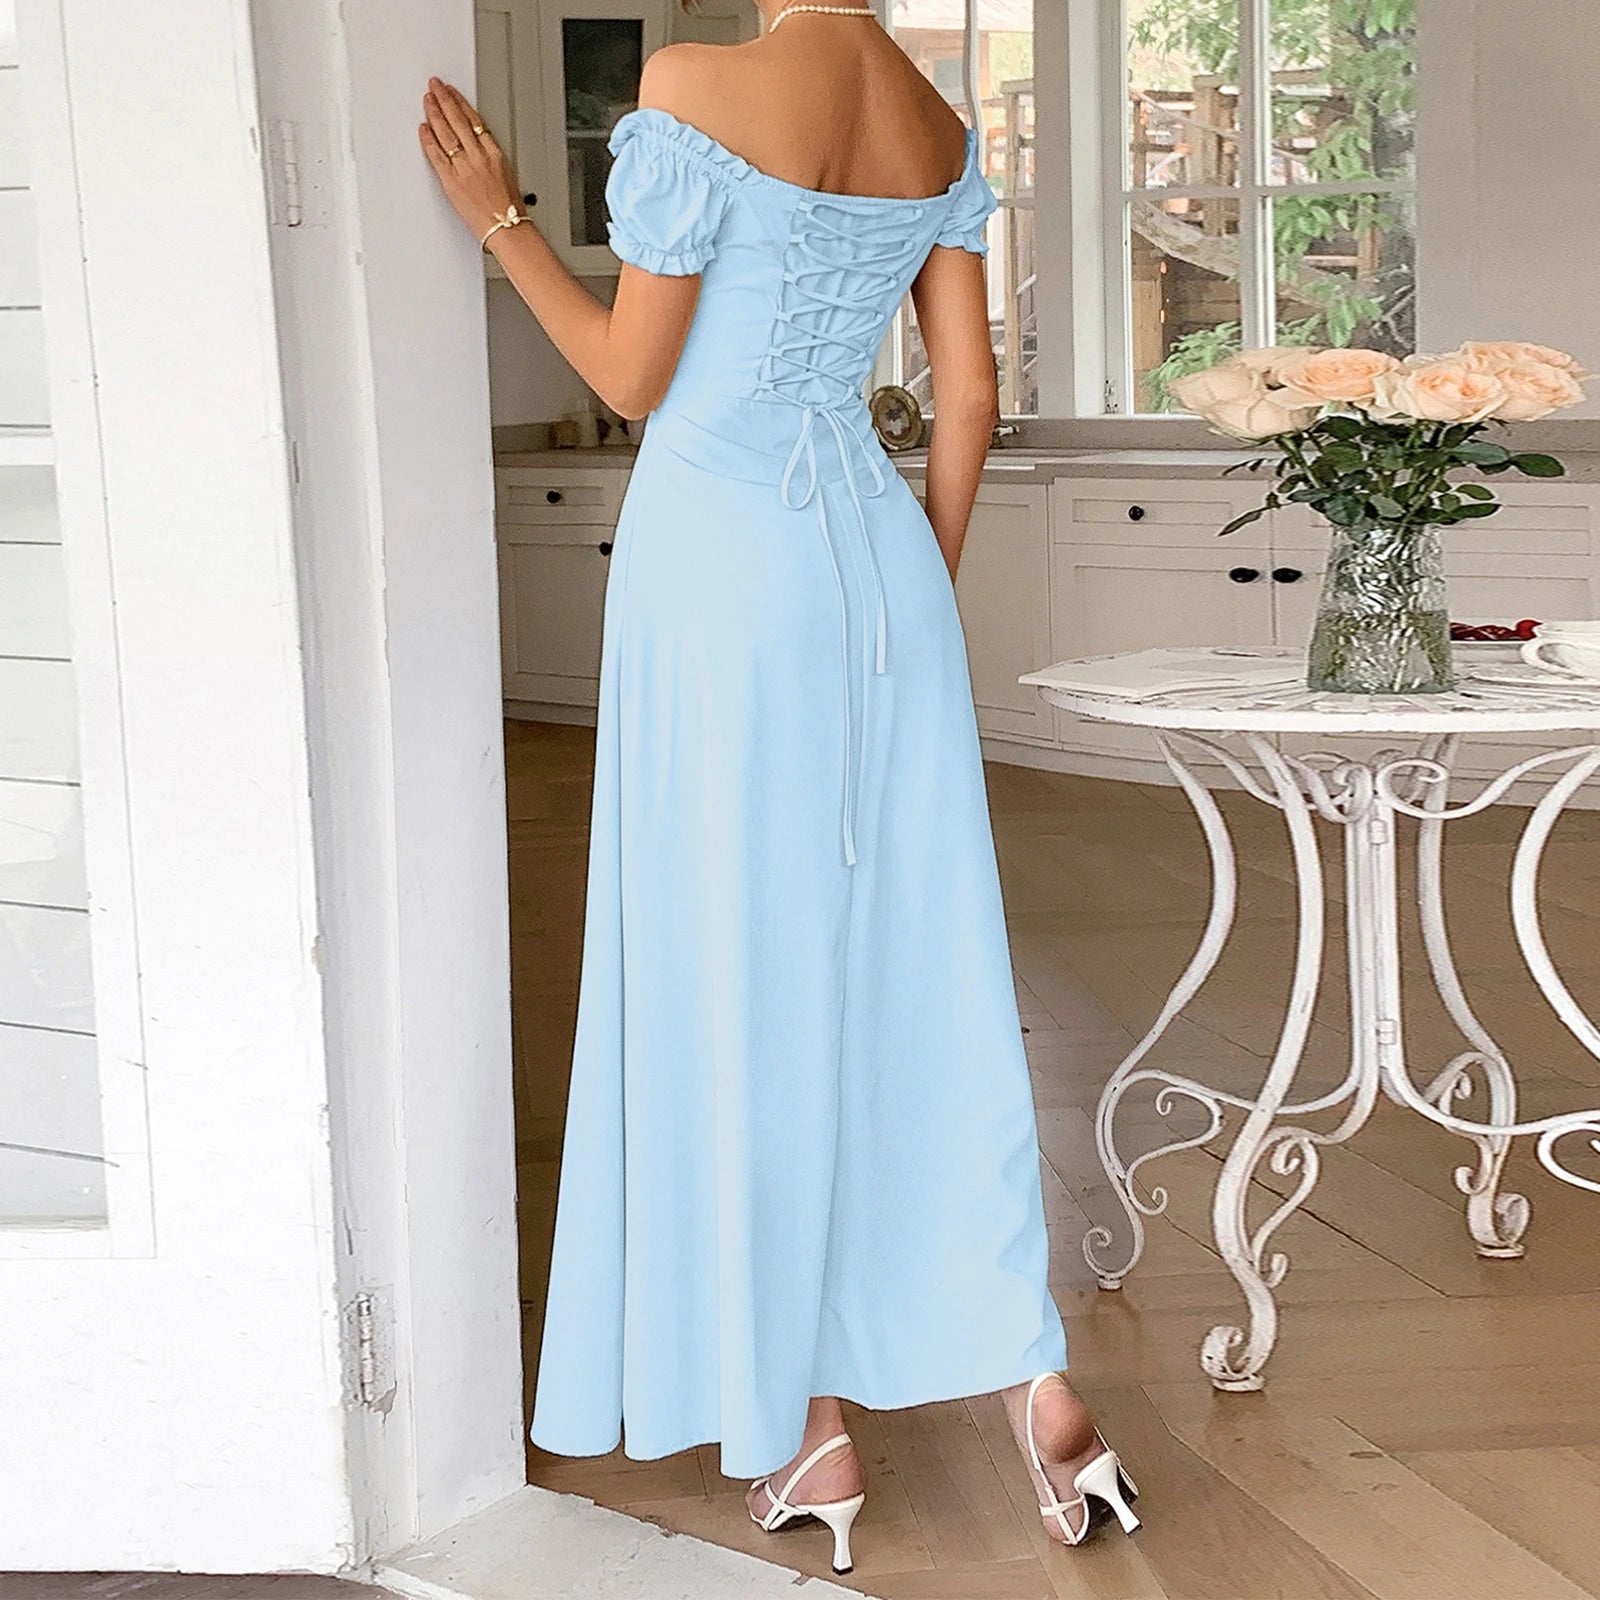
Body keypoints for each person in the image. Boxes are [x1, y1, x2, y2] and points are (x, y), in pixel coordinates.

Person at [419, 3, 1140, 1573]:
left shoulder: (693, 88)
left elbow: (632, 376)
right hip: (881, 574)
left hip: (723, 576)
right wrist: (907, 608)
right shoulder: (930, 118)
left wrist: (502, 224)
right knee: (916, 983)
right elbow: (968, 406)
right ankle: (1042, 1395)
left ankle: (809, 1424)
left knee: (740, 980)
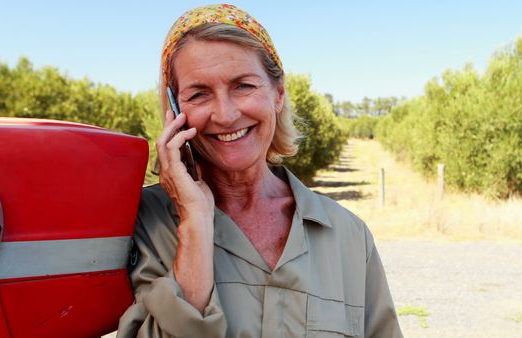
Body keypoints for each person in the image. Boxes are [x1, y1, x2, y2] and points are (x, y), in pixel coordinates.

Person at [117, 4, 402, 337]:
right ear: (176, 110)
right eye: (199, 94)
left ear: (278, 94)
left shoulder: (348, 235)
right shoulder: (143, 225)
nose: (224, 115)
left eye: (243, 86)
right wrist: (194, 224)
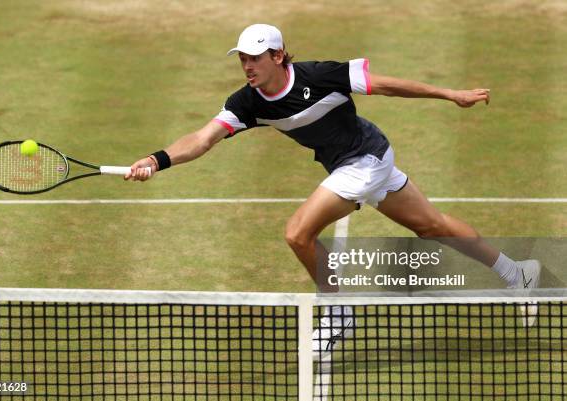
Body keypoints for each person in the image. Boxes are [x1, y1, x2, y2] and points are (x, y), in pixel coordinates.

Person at [125, 24, 541, 358]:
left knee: (297, 233)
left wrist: (450, 94)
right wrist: (155, 160)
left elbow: (387, 85)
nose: (247, 66)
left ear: (277, 55)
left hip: (366, 160)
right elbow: (202, 139)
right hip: (361, 161)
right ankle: (518, 273)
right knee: (432, 227)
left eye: (255, 58)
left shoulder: (319, 75)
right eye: (243, 60)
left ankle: (339, 313)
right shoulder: (248, 102)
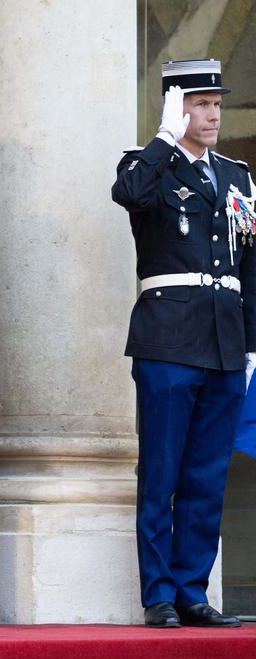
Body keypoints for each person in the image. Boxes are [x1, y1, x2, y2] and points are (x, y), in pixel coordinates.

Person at [112, 58, 254, 629]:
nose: (213, 115)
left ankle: (192, 590)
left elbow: (249, 267)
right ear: (176, 107)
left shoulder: (237, 176)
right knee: (162, 473)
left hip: (225, 343)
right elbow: (128, 193)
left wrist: (251, 345)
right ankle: (159, 595)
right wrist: (166, 136)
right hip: (168, 342)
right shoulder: (148, 165)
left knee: (207, 476)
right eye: (200, 104)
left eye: (216, 104)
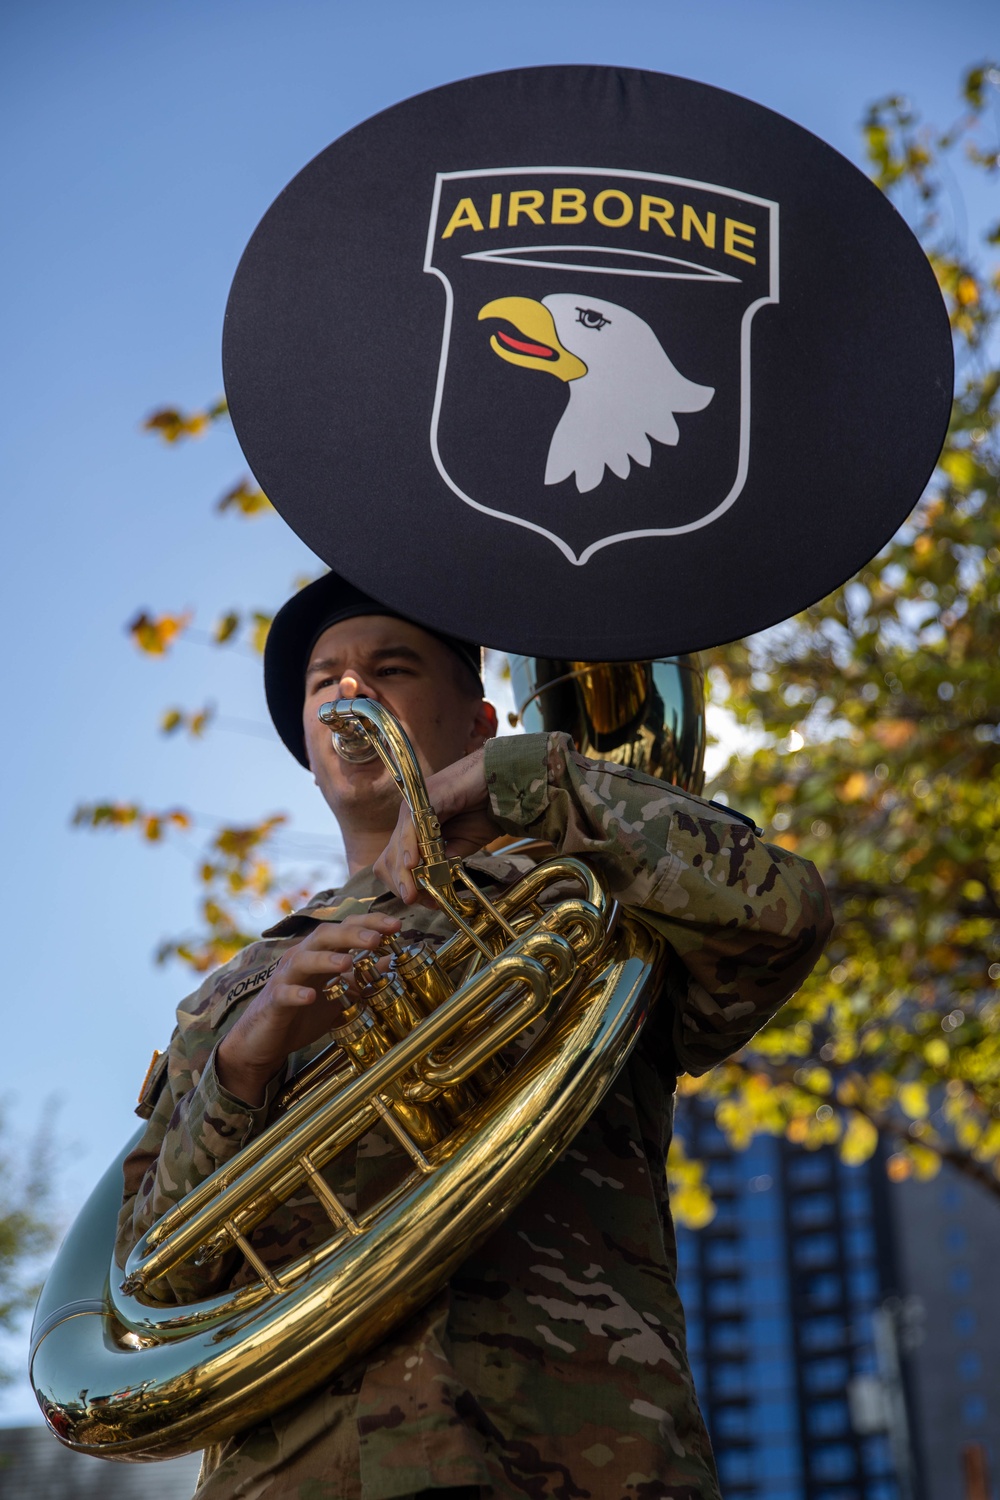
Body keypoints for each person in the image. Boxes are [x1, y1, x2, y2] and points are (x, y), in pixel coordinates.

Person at [116, 571, 832, 1500]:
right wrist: (245, 1065)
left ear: (481, 725)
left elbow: (783, 917)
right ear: (306, 741)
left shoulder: (591, 885)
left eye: (391, 667)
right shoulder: (228, 1004)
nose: (349, 690)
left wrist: (530, 788)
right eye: (322, 679)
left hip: (578, 1457)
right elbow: (146, 1297)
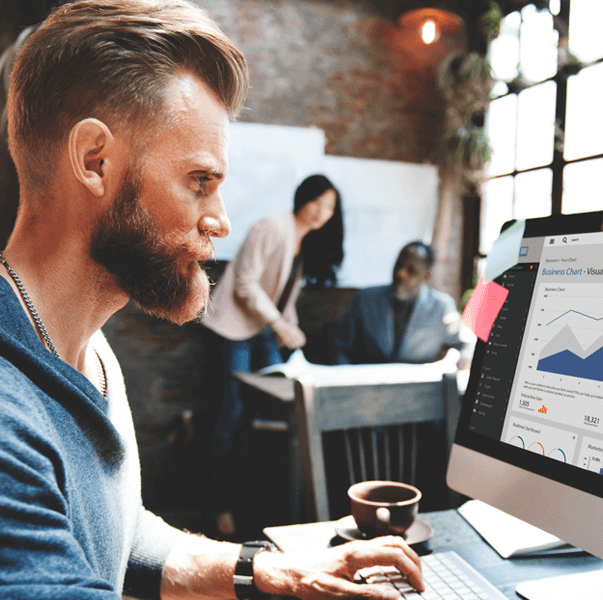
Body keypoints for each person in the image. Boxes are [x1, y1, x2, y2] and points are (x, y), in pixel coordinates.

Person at [0, 1, 424, 598]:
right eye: (200, 182)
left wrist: (269, 570)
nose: (221, 220)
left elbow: (123, 541)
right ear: (96, 161)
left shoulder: (90, 351)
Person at [203, 174, 343, 535]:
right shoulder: (270, 227)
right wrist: (280, 324)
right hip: (234, 329)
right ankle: (220, 505)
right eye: (319, 202)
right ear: (303, 197)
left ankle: (262, 503)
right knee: (232, 413)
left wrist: (290, 331)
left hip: (264, 331)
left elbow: (285, 297)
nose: (322, 213)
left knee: (273, 413)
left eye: (330, 208)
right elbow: (246, 285)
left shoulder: (304, 241)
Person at [329, 241, 473, 367]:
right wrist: (347, 376)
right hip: (368, 386)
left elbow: (466, 343)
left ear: (427, 275)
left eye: (411, 270)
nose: (401, 273)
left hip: (418, 388)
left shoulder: (441, 306)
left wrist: (464, 358)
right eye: (399, 265)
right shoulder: (365, 299)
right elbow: (340, 346)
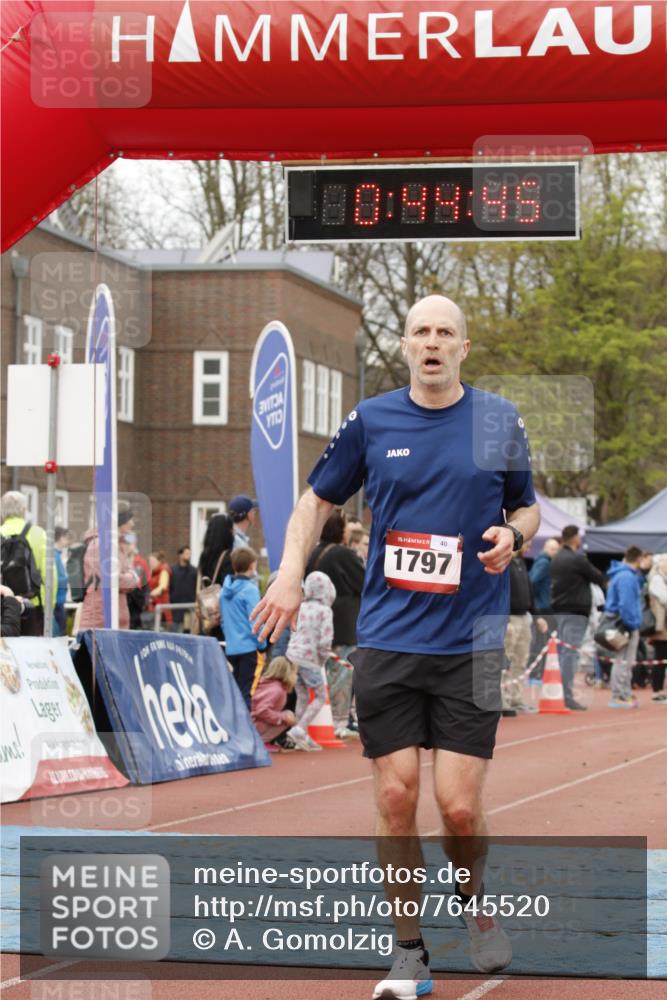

What to do: Among the lines above, which ones hold the string "ankle"? Show them.

Answer space:
right ankle: (1042, 1395)
left ankle: (809, 1424)
right ankle: (518, 273)
left ankle: (339, 313)
left ankle: (192, 590)
right ankle: (159, 595)
right ankle: (220, 505)
left ankle: (262, 503)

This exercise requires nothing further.